Format all of the lines in the rows below as a JSON list of strings, with one string per line and blank lines left out.

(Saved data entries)
● ● ● ● ● ● ●

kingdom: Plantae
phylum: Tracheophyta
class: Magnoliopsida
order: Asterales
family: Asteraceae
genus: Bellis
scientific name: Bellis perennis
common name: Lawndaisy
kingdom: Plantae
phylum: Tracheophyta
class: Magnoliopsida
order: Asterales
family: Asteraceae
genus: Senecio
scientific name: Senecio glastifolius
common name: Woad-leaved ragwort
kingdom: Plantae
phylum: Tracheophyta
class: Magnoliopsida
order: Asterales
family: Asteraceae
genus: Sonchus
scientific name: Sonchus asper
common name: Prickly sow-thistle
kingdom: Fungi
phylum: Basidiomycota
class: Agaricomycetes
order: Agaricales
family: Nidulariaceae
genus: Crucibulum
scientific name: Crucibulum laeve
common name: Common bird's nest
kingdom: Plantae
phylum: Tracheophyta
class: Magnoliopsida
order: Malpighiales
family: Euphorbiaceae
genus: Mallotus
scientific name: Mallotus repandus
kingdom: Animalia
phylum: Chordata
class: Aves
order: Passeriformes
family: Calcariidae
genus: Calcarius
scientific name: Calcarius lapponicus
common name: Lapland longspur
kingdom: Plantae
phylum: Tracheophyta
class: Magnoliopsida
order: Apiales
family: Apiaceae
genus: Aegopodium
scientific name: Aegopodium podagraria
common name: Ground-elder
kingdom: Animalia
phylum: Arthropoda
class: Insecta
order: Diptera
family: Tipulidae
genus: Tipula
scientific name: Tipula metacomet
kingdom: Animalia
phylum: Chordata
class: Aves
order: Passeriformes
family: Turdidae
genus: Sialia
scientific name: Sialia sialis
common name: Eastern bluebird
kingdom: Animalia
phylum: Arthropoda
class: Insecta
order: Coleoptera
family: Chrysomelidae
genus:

● ● ● ● ● ● ●

Answer to the exercise:
[
  "kingdom: Plantae",
  "phylum: Tracheophyta",
  "class: Magnoliopsida",
  "order: Asterales",
  "family: Asteraceae",
  "genus: Bellis",
  "scientific name: Bellis perennis",
  "common name: Lawndaisy",
  "kingdom: Plantae",
  "phylum: Tracheophyta",
  "class: Magnoliopsida",
  "order: Asterales",
  "family: Asteraceae",
  "genus: Senecio",
  "scientific name: Senecio glastifolius",
  "common name: Woad-leaved ragwort",
  "kingdom: Plantae",
  "phylum: Tracheophyta",
  "class: Magnoliopsida",
  "order: Asterales",
  "family: Asteraceae",
  "genus: Sonchus",
  "scientific name: Sonchus asper",
  "common name: Prickly sow-thistle",
  "kingdom: Fungi",
  "phylum: Basidiomycota",
  "class: Agaricomycetes",
  "order: Agaricales",
  "family: Nidulariaceae",
  "genus: Crucibulum",
  "scientific name: Crucibulum laeve",
  "common name: Common bird's nest",
  "kingdom: Plantae",
  "phylum: Tracheophyta",
  "class: Magnoliopsida",
  "order: Malpighiales",
  "family: Euphorbiaceae",
  "genus: Mallotus",
  "scientific name: Mallotus repandus",
  "kingdom: Animalia",
  "phylum: Chordata",
  "class: Aves",
  "order: Passeriformes",
  "family: Calcariidae",
  "genus: Calcarius",
  "scientific name: Calcarius lapponicus",
  "common name: Lapland longspur",
  "kingdom: Plantae",
  "phylum: Tracheophyta",
  "class: Magnoliopsida",
  "order: Apiales",
  "family: Apiaceae",
  "genus: Aegopodium",
  "scientific name: Aegopodium podagraria",
  "common name: Ground-elder",
  "kingdom: Animalia",
  "phylum: Arthropoda",
  "class: Insecta",
  "order: Diptera",
  "family: Tipulidae",
  "genus: Tipula",
  "scientific name: Tipula metacomet",
  "kingdom: Animalia",
  "phylum: Chordata",
  "class: Aves",
  "order: Passeriformes",
  "family: Turdidae",
  "genus: Sialia",
  "scientific name: Sialia sialis",
  "common name: Eastern bluebird",
  "kingdom: Animalia",
  "phylum: Arthropoda",
  "class: Insecta",
  "order: Coleoptera",
  "family: Chrysomelidae",
  "genus:"
]